L’Assemblée nationale a approuvé le 31 janvier, après des débats tumultueux, la formation de cette commission sur le processus de validation des candidats. Un grand nombre des membres du camp présidentiel ont voté pour cette commission.
Le soutien des députés du pouvoir au camp de Karim Wade a semé le trouble. Des adversaires du président sortant ont soupçonné un plan pour repousser la présidentielle parce que le pouvoir craindrait de la perdre.
Le Conseil constitutionnel est un organe essentiel du processus électoral. Il est appelé à proclamer les résultats de la présidentielle et à statuer sur les éventuelles contestations.
Peu après l’annonce d’un report sine die de la présidentielle, le ministre Secrétaire général du gouvernement sénégalais Abdou Latif Coulibaly a annoncé sa démission pour recouvrer sa « pleine et entière liberté », annonce-t-il dans un communiqué.

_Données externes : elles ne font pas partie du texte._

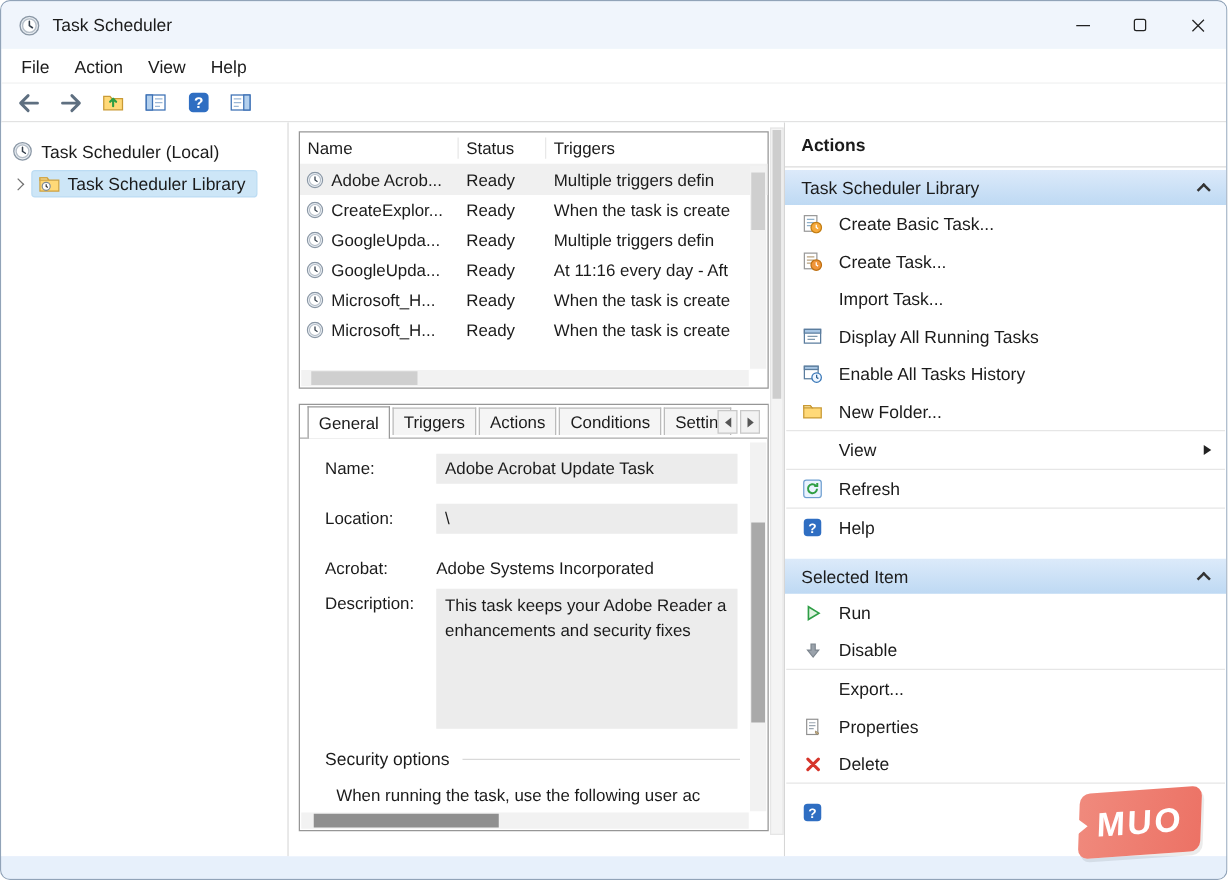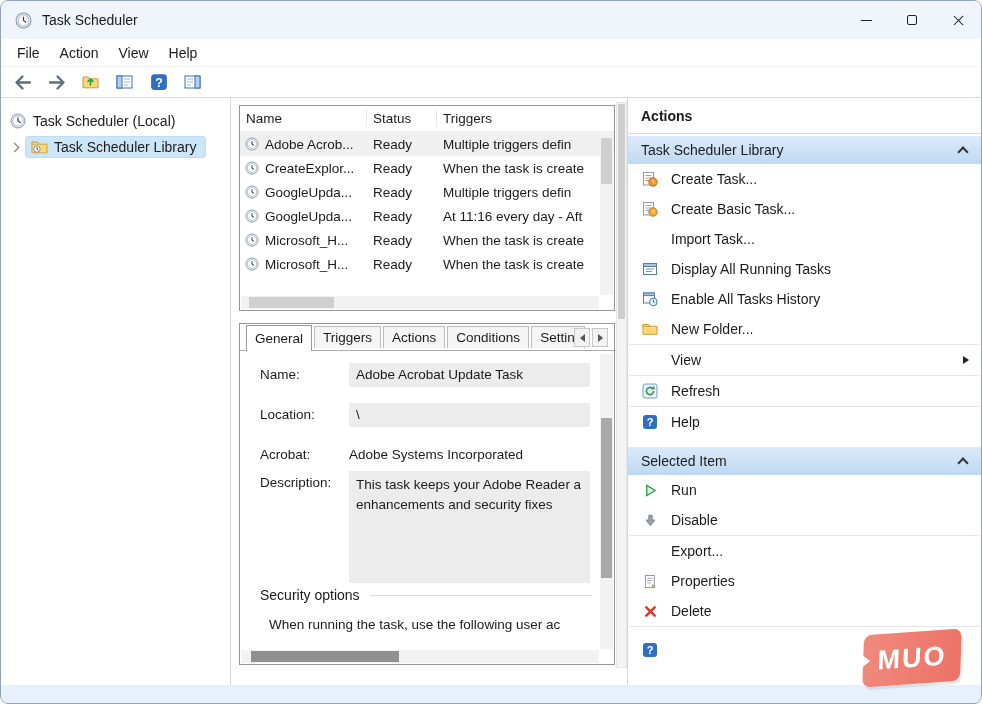--- a/index.html
+++ b/index.html
@@ -333,21 +333,21 @@
             <div class="fbox">Adobe Acrobat Update Task</div>
           </div>
           <div class="frow">
             <div class="flabel">Location:</div>
             <div class="fbox">\</div>
           </div>
           <div class="frow" style="margin-bottom:9px">
             <div class="flabel">Acrobat:</div>
             <div class="fplain">Adobe Systems Incorporated</div>
           </div>
-          <div class="frow" style="margin-bottom:4px">
+          <div class="frow" style="margin-bottom:16px">
             <div class="flabel">Description:</div>
             <div class="fbox desc">
               <div style="white-space:nowrap;overflow:hidden">This task keeps your Adobe Reader a</div>
               <div style="white-space:nowrap;overflow:hidden">enhancements and security fixes</div>
             </div>
           </div>
           <div class="sec-head">
             <span style="font-size:14px">Security options</span>
             <span class="sec-line"></span>
           </div>
@@ -372,37 +372,37 @@
 
       <div class="agh">
         <span>Task Scheduler Library</span>
         <span class="chev-up"></span>
       </div>
 
       <div class="act-item">
         <span class="ai-icon">
             <svg width="16" height="16" viewBox="0 0 16 16">
               <rect x="1.5" y="1.5" width="10" height="12.5" fill="#fff" stroke="#9a9a9a"></rect>
+              <path d="M3.5 4.5h6M3.5 7h6M3.5 9.5h4" stroke="#8fb0c9"></path>
+              <circle cx="11" cy="11" r="4.2" fill="#f6a93b" stroke="#c27d12"></circle>
+              <path d="M11 8.8v2.2l1.5.9" stroke="#fff" fill="none"></path>
+            </svg>
+          </span>
+        <span>Create Basic Task...</span>
+      </div>
+      <div class="act-item">
+        <span class="ai-icon">
+            <svg width="16" height="16" viewBox="0 0 16 16">
+              <rect x="1.5" y="1.5" width="10" height="12.5" fill="#fff" stroke="#9a9a9a"></rect>
               <path d="M3.5 4.5h6M3.5 7h6M3.5 9.5h4" stroke="#b9a27f"></path>
               <circle cx="11" cy="11" r="4.2" fill="#f0953a" stroke="#bd6f10"></circle>
               <path d="M11 8.8v2.2l1.5.9" stroke="#fff" fill="none"></path>
             </svg>
           </span>
         <span>Create Task...</span>
-      </div>
-      <div class="act-item">
-        <span class="ai-icon">
-            <svg width="16" height="16" viewBox="0 0 16 16">
-              <rect x="1.5" y="1.5" width="10" height="12.5" fill="#fff" stroke="#9a9a9a"></rect>
-              <path d="M3.5 4.5h6M3.5 7h6M3.5 9.5h4" stroke="#8fb0c9"></path>
-              <circle cx="11" cy="11" r="4.2" fill="#f6a93b" stroke="#c27d12"></circle>
-              <path d="M11 8.8v2.2l1.5.9" stroke="#fff" fill="none"></path>
-            </svg>
-          </span>
-        <span>Create Basic Task...</span>
       </div>
       <div class="act-item">
         <span class="ai-icon"></span>
         <span>Import Task...</span>
       </div>
       <div class="act-item">
         <span class="ai-icon">
             <svg width="16" height="16" viewBox="0 0 16 16">
               <rect x="1.5" y="2.5" width="13" height="11" fill="#fff" stroke="#5b7d9e"></rect>
               <rect x="1.5" y="2.5" width="13" height="3" fill="#a8c6e4" stroke="#5b7d9e"></rect>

Après avoir « pris très bonne note de l’adresse au peuple sénégalais, j’ai pris la décision de tirer toutes les conséquences de tout cela, pour quitter le gouvernement », a dit cet ancien journaliste réputé au Sénégal et frère d’un des juges soupçonnés de corruption dans le dossier invoqué par le président Sall pour reporter le scrutin.
Il a dit partir « pour pouvoir défendre mes opinions et mes convictions politiques. Cette liberté m’est indispensable en cette période ».
L’opposant sénégalais Khalifa Sall, un des principaux candidats annoncés à la présidentielle, a quant à lui appelé tout le pays à « se lever » contre le report de l’élection.
« Tout le Sénégal doit se lever. Toutes les forces politiques démocratiques et de la société civile devraient s’unir pour que ce projet n’aboutisse pas », a déclaré l’ancien maire de Dakar – sans lien de parenté avec le chef de l’État – lors d’une conférence de presse.
« Report de six mois maximum »
Le bureau de l’Assemblée nationale a adopté samedi une proposition de loi, à l’initiative de la coalition de Karim Wade, portant sur un « report de six mois maximum » de la présidentielle du 25 février, a annoncé la télévision publique.
Les députés doivent ensuite se réunir en commission pour examiner le texte, avant une plénière à une date non précisée.
Par ailleurs, une des vingt candidats, Rose Wardini, a été placée vendredi soir en garde à vue par la Division des investigations criminelles (Dic, police judiciaire) pour « faux et usage de faux et escroquerie au jugement », a appris l’AFP auprès d’une source policière.
Rose Wardini, une des deux femmes dont la candidature a été retenue, gynécologue et actrice de la société civile, a été interpellée vendredi dans le cadre d’une enquête sur sa nationalité franco-sénégalaise présumée, selon cette source.
Tout candidat à la présidence « doit être exclusivement de nationalité sénégalaise », dit la Constitution. Le cas de cette candidate a été évoqué samedi par le président Macky Sall comme un élément de la décision de report.
Karim Wade, 55 ans, né en France d’un père sénégalais et d’une mère d’origine française, a été exclu du scrutin à cause de sa double nationalité sénégalaise et française, selon le Conseil constitutionnel.
Il avait dénoncé « une décision scandaleuse » et « un nouveau complot judiciaire », après avoir été empêché de concourir à la présidentielle de 2019 du fait de sa condamnation en 2015 à six ans de prison pour enrichissement illicite.
Détenu pendant plus de trois ans, il a été gracié en 2016 par le président Macky Sall, et vit depuis en exil à l’étranger.